Mia Schem He denounces having experienced a “holocaust”. The young woman of French-Israeli nationality was one of more than 240 people kidnapped by Hamas on October 7th. Schem was filmed at the Supernova festival, where at least 260 people died, and was held in Gaza for a total of 54 days, eight agonizing weeks during which she feared for her life. The militants of the Palestinian Islamist group managed to capture this 21-year-old girl and one of her friends. Eli Toledano, as they tried to escape by car from the facility built in the middle of the Negev Desert. She was shot in the arm “at very, very close range” and underwent surgery in Gaza a few days after the abduction. He is still in rehabilitation. However, her friend did not suffer the same fate. The Israeli army identified his body in early December during a ground operation in Gaza. Shem, for her part, was released on November 30 as part of the first – and so far only – ceasefire between Israel and Hamas.
Almost a month later, the young woman gave her statement. In two television interviews he described his personal suffering in Gaza for the first time. A statement that agrees to some extent with the versions of other released hostages, women and minors, who are subjected to conditions that will have consequences. Schem spent her first few days in the home of a Gaza family with young children who opened the door of the room where she was being held to watch her, according to her story broadcast in Channel 12. «I started asking myself questions: Why am I in a single-family home? Why are there children here? “Why is there a woman here?” he says. “There is a terrorist who watches you 24 hours a day, who rapes you with his eyes… a devilish look.” The young woman confessed that her biggest fear was being raped. According to a recent Hamas investigation, Hamas militants sexually abused girls and women during the October 7 attacks New York Times.
“It is important to me to reveal the real situation of the people living in Gaza, who they really are and what I experienced there. I’ve been through hell. “Everyone there is a terrorist… there is not an innocent civilian, not a single one,” he said. Channel 13. For Schem, “they do not exist.” He admitted to feeling “pure hatred” toward the nearly two million Palestinians who live in the overcrowded Gaza Strip. “They are families that are controlled by Hamas. “They are children who are taught from birth that Israel is Palestine and that their only purpose is to hate Jews,” he said.
It is not the first time that the name of the young French-Israeli girl appears in the local and international press. Shem became one of the most talked about hostages after he appeared in a video released by Hamas 10 days after the October 7 attack. It was the first footage showing one of the people kidnapped by the Palestinian Islamist group. Not even his family knew if he was still alive. Lying on a bed, with a thick bandage on her left arm and with the thundering sound of the bombings in the background, Schem told her story. She said that “everything was fine” and that she was receiving medication – a detail she denied on Israeli television – but that she needed to be returned to her family “as soon as possible”. The young woman said it was “a propaganda video.”

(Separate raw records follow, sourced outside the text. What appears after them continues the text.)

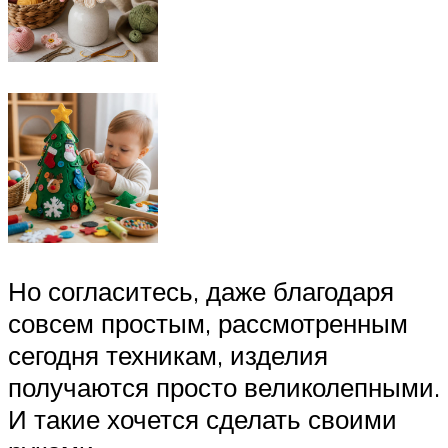
Но согласитесь, даже благодаря
совсем простым, рассмотренным
сегодня техникам, изделия
получаются просто великолепными.
И такие хочется сделать своими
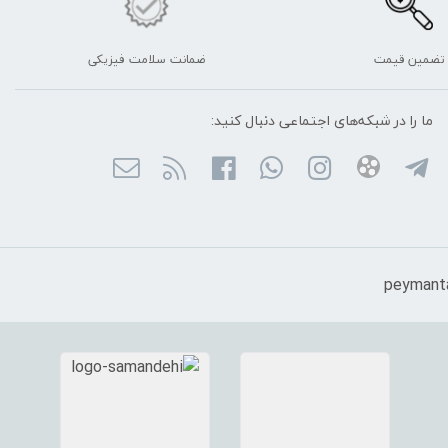
تضمین قیمت
ضمانت سلامت فیزیکی
ما را در شبکه‌های اجتماعی دنبال کنید:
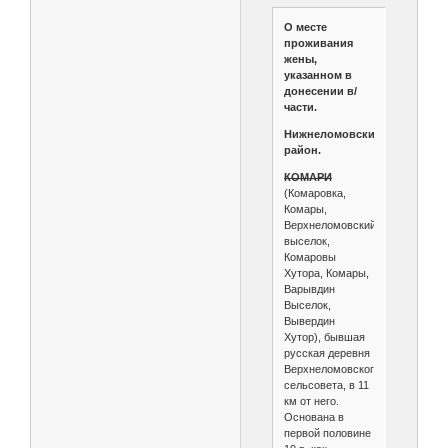
О месте
проживания
жены,
указанном в
донесении в/
части.
Нижнеломовский
район.
КОМАРИ
(Комаровка,
Комары,
Верхнеломовский
выселок,
Комаровы
Хутора, Комары,
Варывдин
Выселок,
Вывердин
Хутор), бывшая
русская деревня
Верхнеломовского
сельсовета, в 11
км от него.
Основана в
первой половине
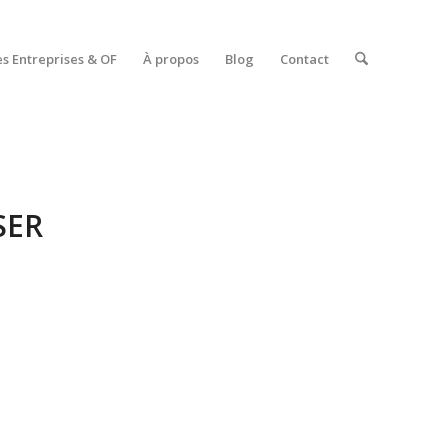
es Entreprises & OF
À propos
Blog
Contact
SER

Friends and relatives of the people kidnapped by Hamas have feared for their lives since the Israeli attacks on the Gaza Strip began, in which almost 22,000 people have died so far. The fear increased after the death of Fuad El-Talalka, Yotam Haim And Alon Shamriz, three hostages killed by Israeli soldiers in Gaza City while asking for help. Shem admitted that the Israeli army bombings occurred near the area where she was being held. One of the explosions even shattered the windows of the apartment building, he said. “I couldn’t hear anything for three days.” But that wasn’t a problem for her: “They made me feel good that they hadn’t forgotten me.”
Schem also revealed some details related to his release. He said his transfer to one of the Hamas tunnels took place days before his final departure from Gaza. There he met other hostages for the first time since his kidnapping. He felt that some of them “had already lost hope.” The young French-Israeli woman reappeared in a second video released by Hamas in which she recounted her experiences as a hostage. “The people are very nice, very nice to me,” he replies in a van on the way to Rafah, the only escape route from Gaza not controlled by Israel and the transfer point for the kidnapped people. “It’s all ok”.

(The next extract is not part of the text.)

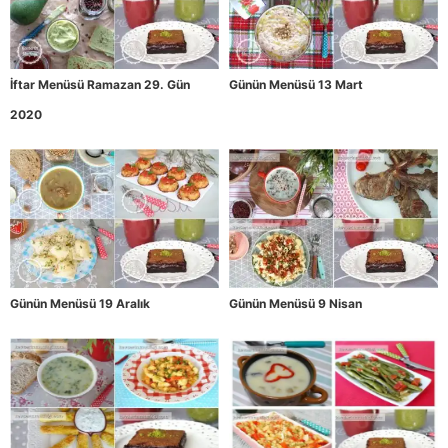
İftar Menüsü Ramazan 29. Gün
Günün Menüsü 13 Mart
2020
Günün Menüsü 19 Aralık
Günün Menüsü 9 Nisan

The interviewer of Channel 12 He asked Schem about this video fragment and asked him for his answer. The young woman justified herself: “They held a camera in my face and told me: ‘Say that we treated you well, that the people of Gaza are friendly and good.’ What else could I do? “The most difficult thing in the world” for Schem was leaving more hostages behind. “They told me, ‘Mia, please make sure they don’t forget us.’ And I asked her forgiveness for leaving. The Israeli authorities estimate that a total of 129 of the original 240 people are still being held in the Gaza Strip. They are in the custody of Hamas and its junior partner Islamic Jihad and are awaiting release as early as 2024.